In response to North Carolina’s controversial law forcing individuals to use the bathroom that correlates to their birth gender, Wilton Manors commissioners have banned city-funded travel by employees to that state.

“We can’t just sit quietly by,” said Mayor Gary Resnick. The ban also includes layovers and applies to states like Mississippi that have similar laws. The mayor said he’s gotten comments from residents that the commission spends too much time on issues like this.

“I don’t care. I’m not going to be silent about it. I hope the states lose billions.” Resnick said he met North Carolina Governor Pat McCrory when he was mayor of Charlotte. “He didn’t seem like a bigot. I guess things change.”

The North Carolina law, HB 2, also prevents cities from passing laws that protect LGBT individuals. Resnick said that it wouldn’t be right to send LGBT city employees to states where they could be denied a meal, lodging or other services. He said he would not travel to a National League of Cities City Summit, scheduled to be held in North Carolina in November of 2017, if the law was still in place by then.

Since Governor Pat McCrory signed HB 2, numerous corporations and celebrities have said they would not perform or do business with the state. Some celebrities have also said they would perform as scheduled but use their events to show support for the LGBT community. On Twitter, comedian and actor Joel McHale announced he donated the proceeds of his North Carolina performance to the LGBTQ Center of Durham. The governors of Vermont, Connecticut and New York have also enacted travel bans. Locally the mayor of West Palm Beach enacted one.

“This is about everyone. How far back do we want to go?” asked Vice Mayor Scott Newton. Commissioner Justin Flippen said the issue was a matter of faith for him and called on others to be inclusive of those who are different.

The travel ban would also apply to commissioners. Commissioner Julie Carson said the ban needed to be passed but noted it would prevent a commissioner from going to North Carolina, at the city’s expense, to advocate for repeal of the law.

“It’s very likely we may be asked to do that,” she said.

On April 12, McCrory signed an executive order that allows municipalities to adopt ordinances that prohibit discrimination in housing and real estate and set their own employment policies.

On March 23, McCrory issued a statement defending HB 2. “The basic expectation of privacy in the most personal of settings, a restroom or locker room, for each gender was violated by government overreach and intrusion by the mayor and city council of Charlotte. This radical breach of trust and security under the false argument of equal access not only impacts the citizens of Charlotte but people who come to Charlotte to work, visit or play. This new government regulation defies common sense and basic community norms by allowing, for example, a man to use a woman's bathroom, shower or locker room.”

But opponents of the law say that forcing individuals, who are dressed to match their new gender identity, to use the bathroom assigned to them at birth will cause a lot more problems.

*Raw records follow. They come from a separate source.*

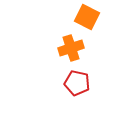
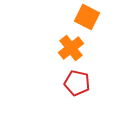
orange cross: rotated 20 degrees counterclockwise
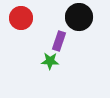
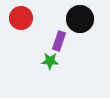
black circle: moved 1 px right, 2 px down
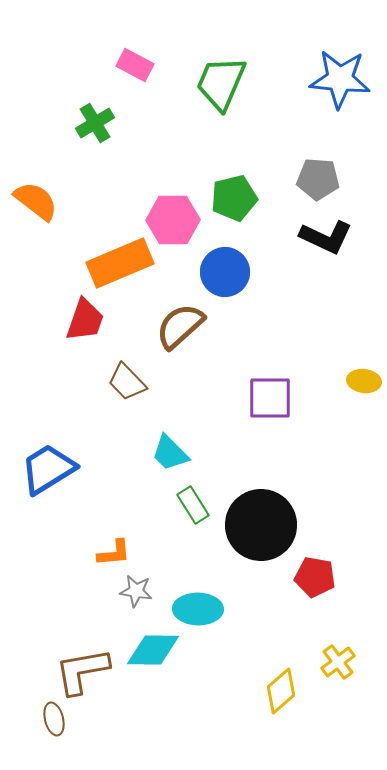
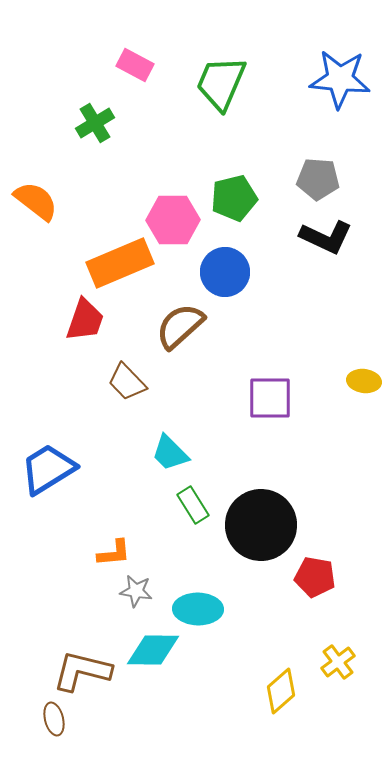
brown L-shape: rotated 24 degrees clockwise
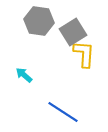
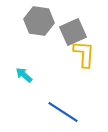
gray square: rotated 8 degrees clockwise
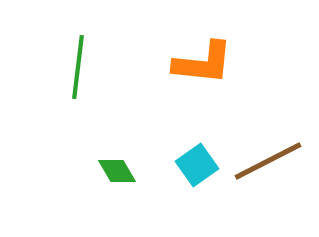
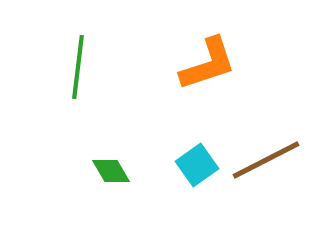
orange L-shape: moved 5 px right, 1 px down; rotated 24 degrees counterclockwise
brown line: moved 2 px left, 1 px up
green diamond: moved 6 px left
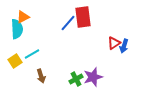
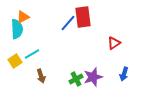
blue arrow: moved 28 px down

“This is distressing because I used the female restroom until it was not feasible for me to. Until I was getting pushed, shoved, slapped, screamed at every time I went into a female restroom,” said Payton McGarry in an interview on Democracy Now! McGarry, a 20-year-old female to male transgender activist, is suing the state over HB 2.

“So now, it’s putting me in a tough situation. It’s putting me in a situation where I have to choose between going into this distressing situation where I know harm to my well-being could come. I could be screamed at, shoved, slapped, beaten to a pulp essentially. Or I could break the law.”